Security Architecture
Pensaernïaeth Diogelwch
Last updated: March 2026
This page explains the technical pipeline that Capsiynau uses to process your files — from upload through to transcript delivery.
File Upload
When you upload a media file to Capsiynau:
- Your browser requests a presigned upload URL from the Capsiynau API
- The API authenticates your session and generates a time-limited signed URL
- Your file is uploaded directly to Cloudflare R2 — it never passes through Capsiynau's API servers
- This bypasses server-side file size limits and ensures fast, reliable uploads of large files
Benefits: Files are encrypted in transit using TLS. Upload URLs expire after 15 minutes. Files are isolated within your account's storage namespace.
Transcription Pipeline
After upload, files are processed through a controlled background pipeline:
Upload Complete
↓
Job queued in Upstash Redis
↓
Railway worker picks up job
↓
File validated and downloaded
↓
Audio sent to transcription engine
↓
Transcript returned and processed
↓
Segments stored in Supabase
↓
Project marked as readyThe worker runs on a dedicated Railway container — separate from the API — ensuring that long-running transcription jobs do not affect other users.
Transcription Engines
Capsiynau integrates with multiple enterprise AI providers:
| Engine | Provider | Notes |
|---|---|---|
| OpenAI Whisper | OpenAI | Welsh-prompted, word-level timestamps |
| GPT-4o Transcribe | OpenAI | Highest accuracy for complex content |
| GPT-4o Mini Transcribe | OpenAI | Fast, balanced accuracy |
| Universal-2 | AssemblyAI | Strong Welsh with word boost |
| Chirp 2 | Google Cloud | Native Welsh (cy-GB) support |
Each provider receives only the audio data required to complete the transcription request.
Transcript Storage
Generated transcripts are stored within your project workspace in Supabase:
- Caption text and timing data
- Speaker labels
- User edits and version history
- Confidence scores
Transcripts remain accessible until you delete them or remove the project.
Data Deletion
Automatic deletion: Temporary processing files may be deleted automatically after transcription.

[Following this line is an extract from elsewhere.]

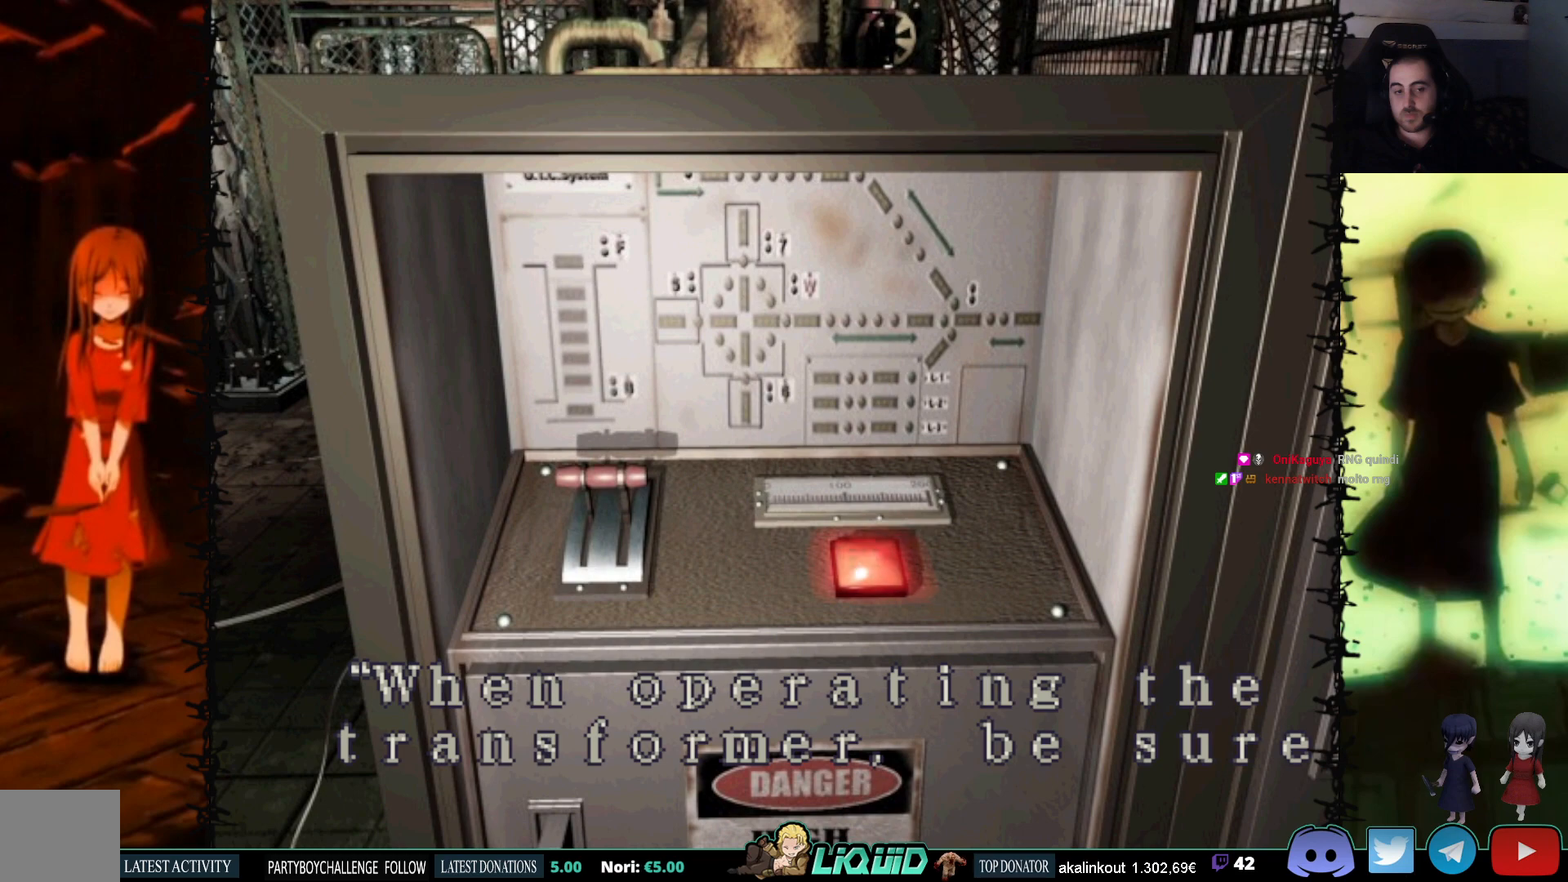
{"buttons": [], "events": [[483, "CROSS", "up"]]}
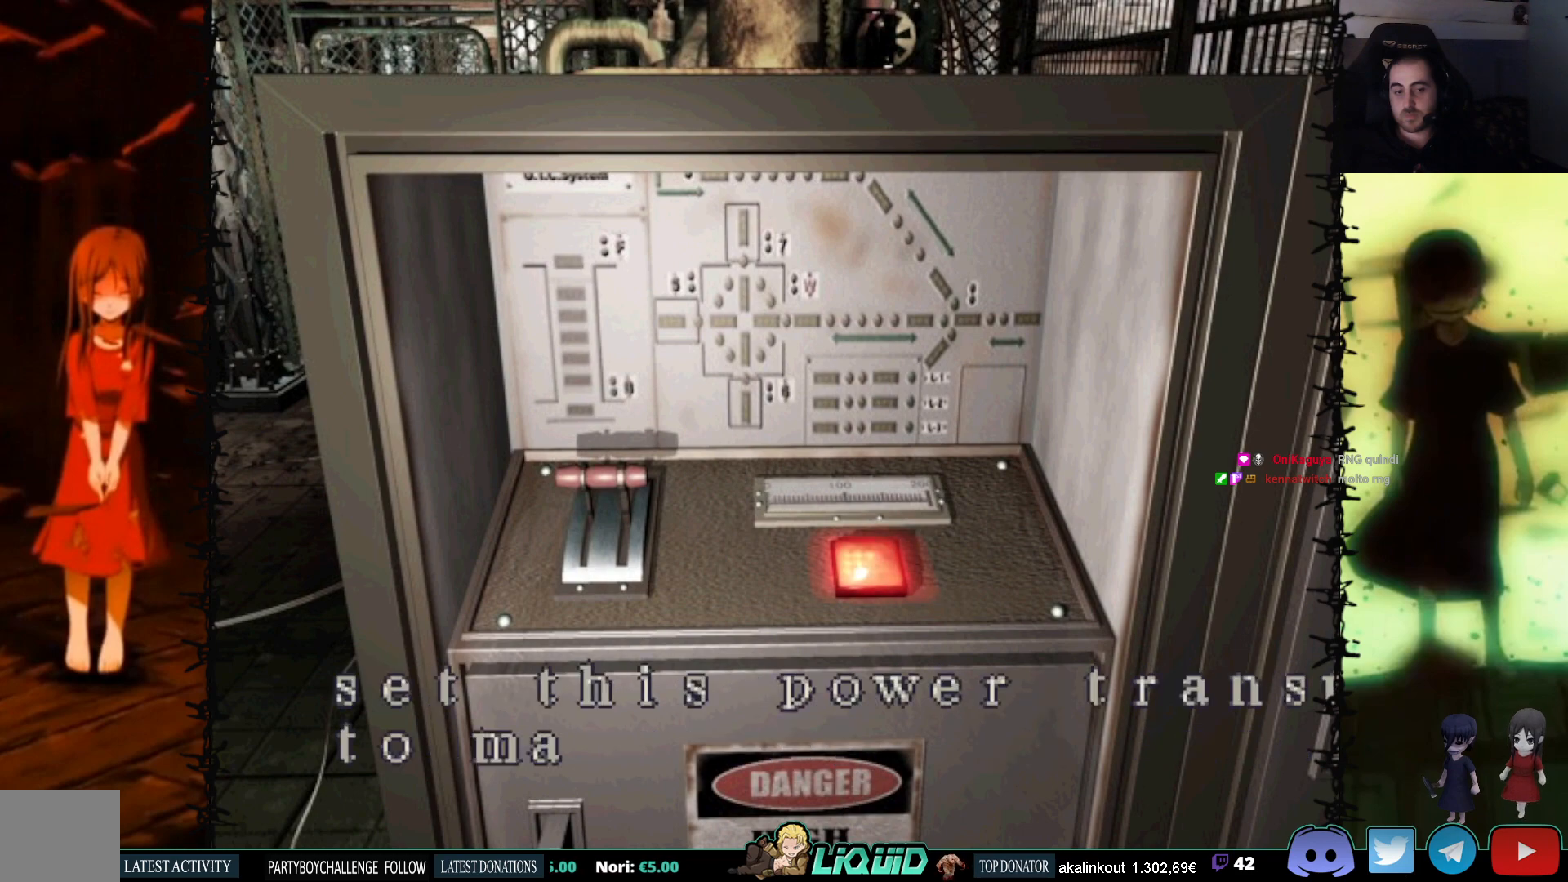
{"buttons": ["CROSS"], "events": [[250, "CROSS", "down"]]}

Files marked for deletion are removed from R2 storage within 48 hours of processing.
User-initiated deletion: Delete a project → removes transcript, segments and associated files from R2. Delete account → removes all projects, transcripts and personal data.
GDPR right to erasure: Deletion requests are processed within 30 days. Associated data held by sub-processors is removed where possible.